The World Food Programme (WFP) may have to ground flights carrying aid workers to some of Africa's poorest countries within weeks unless it receives fresh donations, the United Nations relief agency said on Friday.

The WFP, suffering a funding shortfall this year as wealthy nations struggle to cope with the financial crisis, said its air service carrying aid workers to camps in the war-torn central African country of Chad would run out of money by Aug. 15.

The U.N. Humanitarian Air Service (UNHAS), operated by WFP, will run out money for its services in Liberia, Sierra Leone and Guinea by the end of August, the agency said. It needs $10 million to keep these services open until the end of the year.

"This is just an example of the stresses and strains we are under this year," said Greg Barrow, a spokesman for WFP in Rome. "We are having to suspend some programmes or reduce rations. These flights are very close to being scaled down and ultimately stopped completely, unless we receive more funding."

In February, WFP was forced to close the air service in the West African countries of Ivory Coast and Niger.
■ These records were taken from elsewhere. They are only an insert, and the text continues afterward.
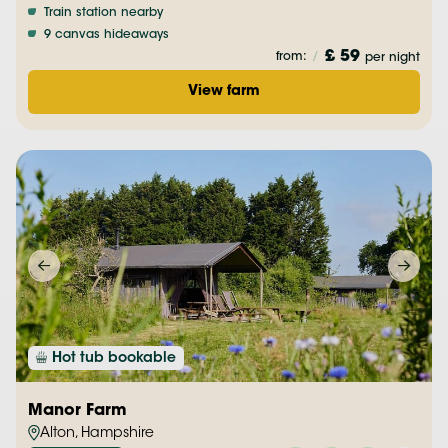
Train station nearby
9 canvas hideaways
£ 59
from:
/
per night
View farm
Hot tub bookable
Manor Farm
Alton, Hampshire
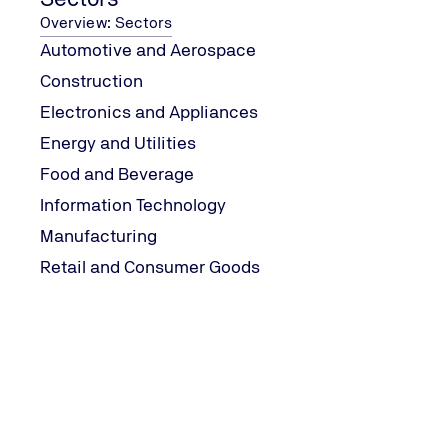
Overview: Sectors
Automotive and Aerospace
In today's fast-paced world
this is by obtaining ISO cer
Construction
your business's to-do list t
Electronics and Appliances
Energy and Utilities
Food and Beverage
Information Technology
Manufacturing
What is ISO Certification?
Retail and Consumer Goods
First things first, let's br
independent, non-governmen
services, and systems. Whe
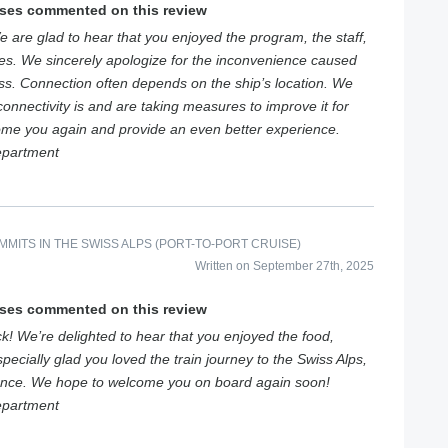
ises commented on this review
 are glad to hear that you enjoyed the program, the staff,
ces. We sincerely apologize for the inconvenience caused
ess. Connection often depends on the ship’s location. We
onnectivity is and are taking measures to improve it for
ome you again and provide an even better experience.
epartment
MITS IN THE SWISS ALPS (PORT-TO-PORT CRUISE)
Written on September 27th, 2025
ises commented on this review
k! We’re delighted to hear that you enjoyed the food,
pecially glad you loved the train journey to the Swiss Alps,
ence. We hope to welcome you on board again soon!
epartment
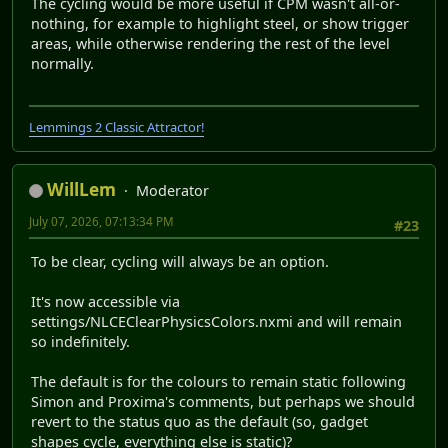
The cycling would be more useful if CPM wasn't all-or-
nothing, for example to highlight steel, or show trigger
areas, while otherwise rendering the rest of the level
normally.
Lemmings 2 Classic Attractor!
WillLem
Moderator
July 07, 2026, 07:13:34 PM
#23
To be clear, cycling will always be an option.
It's now accessible via
settings/NLCEClearPhysicsColors.nxmi and will remain
so indefinitely.
The default is for the colours to remain static following
Simon and Proxima's comments, but perhaps we should
revert to the status quo as the default (so, gadget
shapes cycle, everything else is static)?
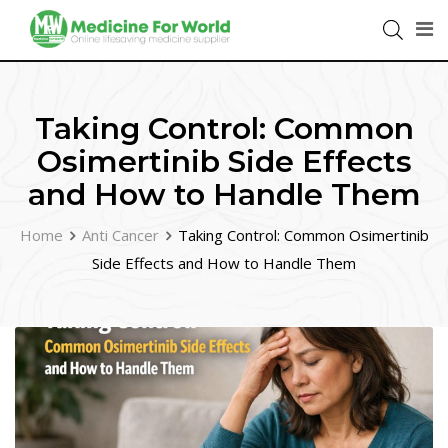
Taking Control: Common
Osimertinib Side Effects
and How to Handle Them
Home
Anti Cancer
Taking Control: Common Osimertinib
Side Effects and How to Handle Them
The service in Niger, one of the world's poorest and least developed states, is expected to resume in August after a donation from the U.N. Common Emergency Relief Fund.

In Chad, UNHAS' six aircraft carry an average of 4,000 humanitarian passengers a month to 10 destinations, where they provide assistance to 250,000 Darfur refugees and 180,000 internally displaced people in the country's east.

"How will WFP reach the hungry? How will doctors reach their patients? How will people have clean water if the engineers who help to build wells can't get there?" asked Pierre Carrasse, head of WFP's aviation branch, in a statement.

Barrow said that if flights were suspended, WFP staff and other aid workers could travel by road but this would be slow due to the large distances involved and frequently dangerous due to rugged terrain and banditry.

WFP Executive Director Josette Sheeran said on Wednesday the organisation had received pledges for only $3.7 billion of the $6.7 billion it required in funding for 2009.